Şurası muhakkak ki «gelenek» kelimesini, yaşayan veya ölmüş yazarları değerlendirmekte kullanmayacağız. Her millet, her ırk, kendine hâs bir yaratma ve eleştiri gücüne sahiptir ve yaratma gücündeki eksikliklerinden ziyade, eleştiri konusundaki alışkanlıklarının ve yetersizliklerinin daha az farkındadır. Fransızca yazılmış edebî eleştirilerden Fransızların eleştiri metotlarını ve alışkanlıklarını öğrenmiş bulunuyoruz veya öğrendiğimizi zannediyoruz. Eleştiri kabiliyeti, pek gelişmemiş bir millet olarak, Fransızların bizden sadece daha eleştirici bir düşünce yapısına sahip oldukları sonucuna varıyoruz. Bazen de sanki Fransızlar bizden daha «iz yaratıcıymışlar gibi, kendimizi bilmeyişimizle övünüyoruz. Belki de öyledirler; fakat şunu kabul etmeliyiz ki, edebî eleştiri, soluk alıp vermek kadar kaçınılmaz bir faaliyettir. Bir eseri okuduğumuz ve ondan etkilendiğimiz zaman, dimağımızda olup bitenleri ifade etmekle, kendi dimağımızın eleştiri faaliyetini eleştirmekle, bugünkünden daha kötü bir durumda olacağımızı zannetmiyorum. Bu eleştiriyi yaparken aydınlanacak noktalardan birisi, bir şairi methederken, onun başka bir şaire en az benzeyen yönleri üzerinde durmak eğiliminde oluşumuzdur. Bu ayırıcı unsurlarda şairi ötekilerden ayıran, onu en çok kendisi yapan özellikleri bulmaya özen gösteririz. Şair ile kendisinden önceki ve özellikle bir evvelki nesil arasında mevcut olan fark üzerinde memnuniyetle dururuz; onun şiirinde onu diğerlerinden ayıran, zevkine varılabilecek bir şey bulup çıkarmaya gayret ederiz. Halbuki bu önyargıya kapılmaksızın şaire yaklaşsak, görürüz ki onun eserindeki en ayırıcı vasıflar, kendisinden öncekileri, yani onun atalarını hâlâ dipdiri ayakta tutan, ölümsüzleştiren vasıflardır. Tabii ki, bu vasıfları şairin etki altında kaldığı gençlik yıllarından ziyade, tam olgunluk çağında yarattığı eserlerde bulabiliriz.

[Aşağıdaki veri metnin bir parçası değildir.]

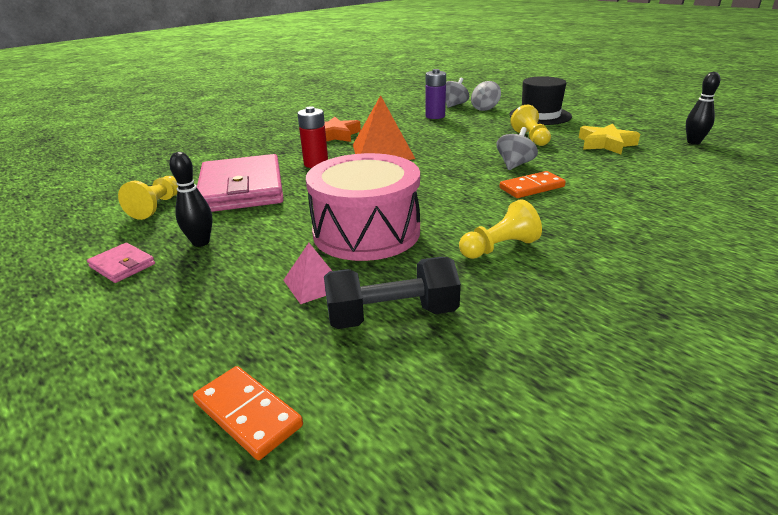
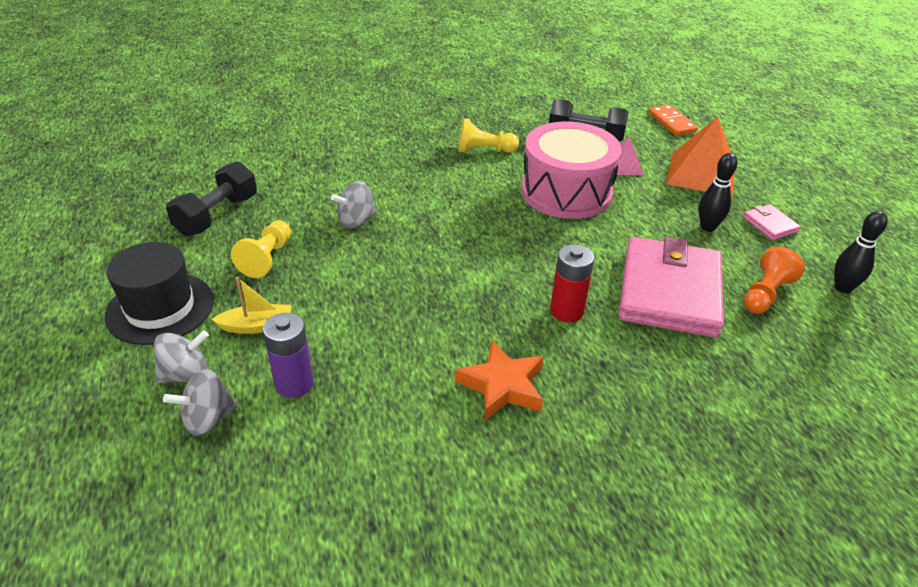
camera: 155 degrees left, 10 degrees up
yellow pawn [118,176,178,220] -> orange pawn [744,247,805,314]
orange pyramid [353,95,415,160] -> orange pyramid moved to [666,117,735,197]
orange domino [499,171,566,198] -> none
yellow star [579,124,640,154] -> black dumbbell [166,161,257,236]
black bowling pin [686,72,720,145] -> black bowling pin moved to [834,211,888,293]
none -> yellow boat [211,277,291,334]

Bununla beraber gelenek, hemen bir önceki neslin başarılarını eleştirmeksizin körükörüne taklit etmek anlamında kullanılacaksa, kesinlikle ondan kaçınılmalıdır. Buna benzeyen ve doğar doğmaz kaybolup giden akımlar gördük; yenilik tekrardan daima daha iyidir. Gelenek bundan daha geniş bir anlama sahiptir. O, hiçbir gayret sarf etmeksizin edinilecek bir miras değildir. Eğer geleneğe sahip olmak istiyorsanız, çok gayret sarf etmeniz gerekir. Geleneğe sahip olmak için önce «târih şuuru» geliştirmeye ihtiyaç vardır. Tarih şuuru ise, yirmi beşinden sonra da şiir yazmaya devam etmek kararında olan herkes için kaçınılmaz bir şeydir. Tarih şuuru, sadece «geçmişin» geçmişliğini bilmek değil, fakat onun «hal» de de var olduğunu anlamak demektir. «Tarih şuuru» olan bir şair, yalnız kendi zamanının şuurunu ifade etmekle kalmaz. Onun için Homer’den bu yana bütün Avrupa edebiyatı ve onun içinde düşünülmesi gereken kendi milletinin edebiyatı aynı anda vardır ve bütün edebî eserler organik bir bütün oluştururlar.

«Geçmişin «hal» içinde varlığını hissetmek kadar ebediyeti, sınırsızı, sınırlı olanda, yani bugünde bulmak, bu beraberliği hissedebilmek bir yazarı gelenekçi yapar. Aynı zamanda bir yazarın içinde yaşadığı zaman ve mekânın, yani çağdaşlığının keskin bir şekilde şuurunda olmasını sağlayan şey de budur.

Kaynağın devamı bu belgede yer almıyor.